How to find number of unique elements in each row of a matrix?


I'm trying to implement some sort of interpolation algorithm. I is an N*4 matrix, holding indices of surrounding points of N other points. But elements in each row of I may not be unique, meaning two or more of them may refer to an individual point. I want to know how many unique indices are available in each row, and I want to do it as fast as possible since N is big!


Solution

  • Well, Mohsen's answer is a general solution for this problem, but arrayfun was too slow for me. So I thought a little more about it and found a much faster solution. I compare all pairs of columns and increase a counter if they were equal:

    tic;
    S = zeros(N, 1, 'uint32');
    Nu = S+4; % in my case most of point are surrounded by four different points
    for i=1:3
        for j=(i+1):4
            S = S + uint32(I(:, i)==I(:, j));
        end
    end
    % Nu(S==0) = 4;
    Nu(S==1) = 3;
    Nu((S==2)|(S==3)) = 2; % why? :)
    Nu(S==6) = 1;
    toc;
    

    For N=189225, arrayfun takes 14.73s on my PC but summation takes only 0.04s.
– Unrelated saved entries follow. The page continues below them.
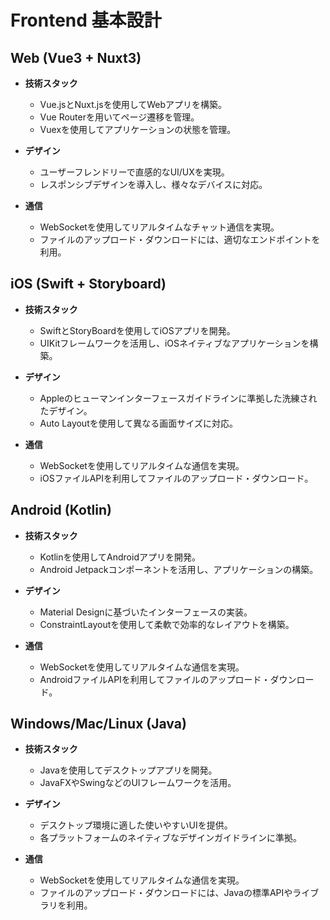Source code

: # Frontend 基本設計

## Web (Vue3 + Nuxt3)

- **技術スタック**
  - Vue.jsとNuxt.jsを使用してWebアプリを構築。
  - Vue Routerを用いてページ遷移を管理。
  - Vuexを使用してアプリケーションの状態を管理。

- **デザイン**
  - ユーザーフレンドリーで直感的なUI/UXを実現。
  - レスポンシブデザインを導入し、様々なデバイスに対応。

- **通信**
  - WebSocketを使用してリアルタイムなチャット通信を実現。
  - ファイルのアップロード・ダウンロードには、適切なエンドポイントを利用。

## iOS (Swift + Storyboard)

- **技術スタック**
  - SwiftとStoryBoardを使用してiOSアプリを開発。
  - UIKitフレームワークを活用し、iOSネイティブなアプリケーションを構築。

- **デザイン**
  - Appleのヒューマンインターフェースガイドラインに準拠した洗練されたデザイン。
  - Auto Layoutを使用して異なる画面サイズに対応。

- **通信**
  - WebSocketを使用してリアルタイムな通信を実現。
  - iOSファイルAPIを利用してファイルのアップロード・ダウンロード。

## Android (Kotlin)

- **技術スタック**
  - Kotlinを使用してAndroidアプリを開発。
  - Android Jetpackコンポーネントを活用し、アプリケーションの構築。

- **デザイン**
  - Material Designに基づいたインターフェースの実装。
  - ConstraintLayoutを使用して柔軟で効率的なレイアウトを構築。

- **通信**
  - WebSocketを使用してリアルタイムな通信を実現。
  - AndroidファイルAPIを利用してファイルのアップロード・ダウンロード。

## Windows/Mac/Linux (Java)

- **技術スタック**
  - Javaを使用してデスクトップアプリを開発。
  - JavaFXやSwingなどのUIフレームワークを活用。

- **デザイン**
  - デスクトップ環境に適した使いやすいUIを提供。
  - 各プラットフォームのネイティブなデザインガイドラインに準拠。

- **通信**
  - WebSocketを使用してリアルタイムな通信を実現。
  - ファイルのアップロード・ダウンロードには、Javaの標準APIやライブラリを利用。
    Edit: Take care of different numbers of columns

    Here's a modification of the code above. Now we can also have the places of unique values in each row! This one hasn't the :) problem and can be used for higher numbers of columns. Still taking 0.04s on my PC for 189225 rows.

    tic;
    uniq = true(N, 4);
    for i=1:3
        for j=(i+1):4
              uniq(I(:, i)==I(:, j), j) = false;
        end
    end
    Nu = sum(uniq, 2);
    toc;
    

    Edit(2): Comparison with EBH's answer

    After a while I needed this for another problem where I wanted number of unique elements in each row of matrices with different numbers of columns. So I compared my code with EBH's to see if their code is faster. I ran both codes on matrices with rows from 10K to 100K, and columns from 6 to 60. The results are average of spent time (in seconds) of 3 different runs:

    enter image description here

    I'm testing this in 2016a and there has been a significant improvement in performance of for-loops in latest versions of MATLAB. So you may need to to compare it yourself if you want to run it in older versions.